Itemized modification records
◆ ◆ ◆ ◆ ◆ ◆ ◆

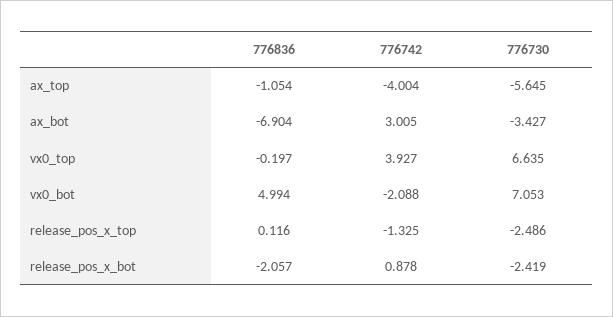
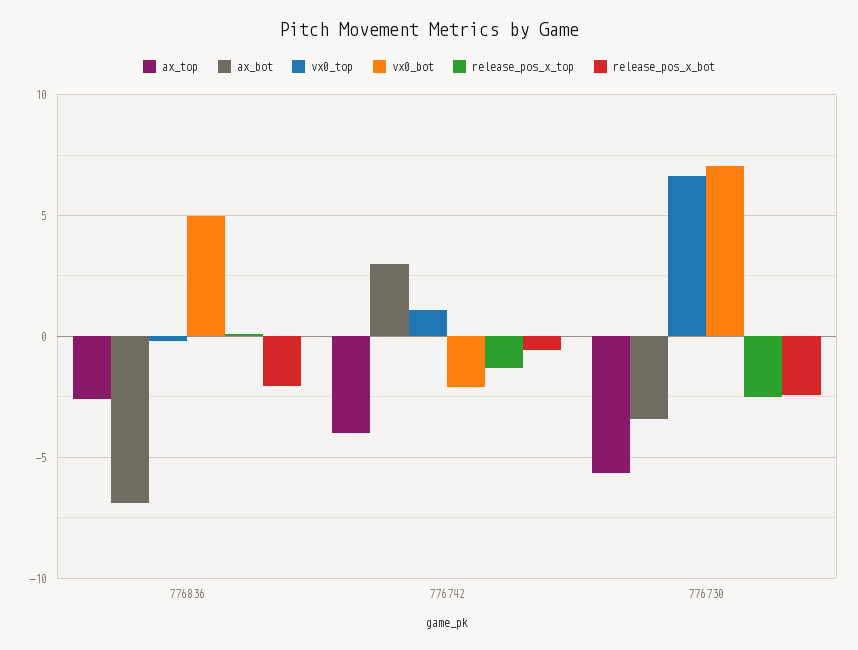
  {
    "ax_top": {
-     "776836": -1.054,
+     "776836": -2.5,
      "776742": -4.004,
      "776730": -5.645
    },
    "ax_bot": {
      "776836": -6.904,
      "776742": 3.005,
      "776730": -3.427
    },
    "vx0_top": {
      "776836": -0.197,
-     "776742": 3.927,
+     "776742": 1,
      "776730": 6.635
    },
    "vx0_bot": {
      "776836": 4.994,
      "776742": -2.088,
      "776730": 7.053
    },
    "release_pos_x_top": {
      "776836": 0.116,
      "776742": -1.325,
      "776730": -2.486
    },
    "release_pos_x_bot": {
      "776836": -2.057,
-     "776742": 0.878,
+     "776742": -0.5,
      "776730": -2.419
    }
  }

◆ ◆ ◆ ◆ ◆ ◆ ◆

▶ [EXERCISE DESCRIPTION]: Reprint all the data above verbatim, excluding pictures.

▶ [OUTPUT OF THE EXERCISE]:
  {
    "ax_top": {
-     "776836": -1.054,
+     "776836": -2.5,
      "776742": -4.004,
      "776730": -5.645
    },
    "ax_bot": {
      "776836": -6.904,
      "776742": 3.005,
      "776730": -3.427
    },
    "vx0_top": {
      "776836": -0.197,
-     "776742": 3.927,
+     "776742": 1,
      "776730": 6.635
    },
    "vx0_bot": {
      "776836": 4.994,
      "776742": -2.088,
      "776730": 7.053
    },
    "release_pos_x_top": {
      "776836": 0.116,
      "776742": -1.325,
      "776730": -2.486
    },
    "release_pos_x_bot": {
      "776836": -2.057,
-     "776742": 0.878,
+     "776742": -0.5,
      "776730": -2.419
    }
  }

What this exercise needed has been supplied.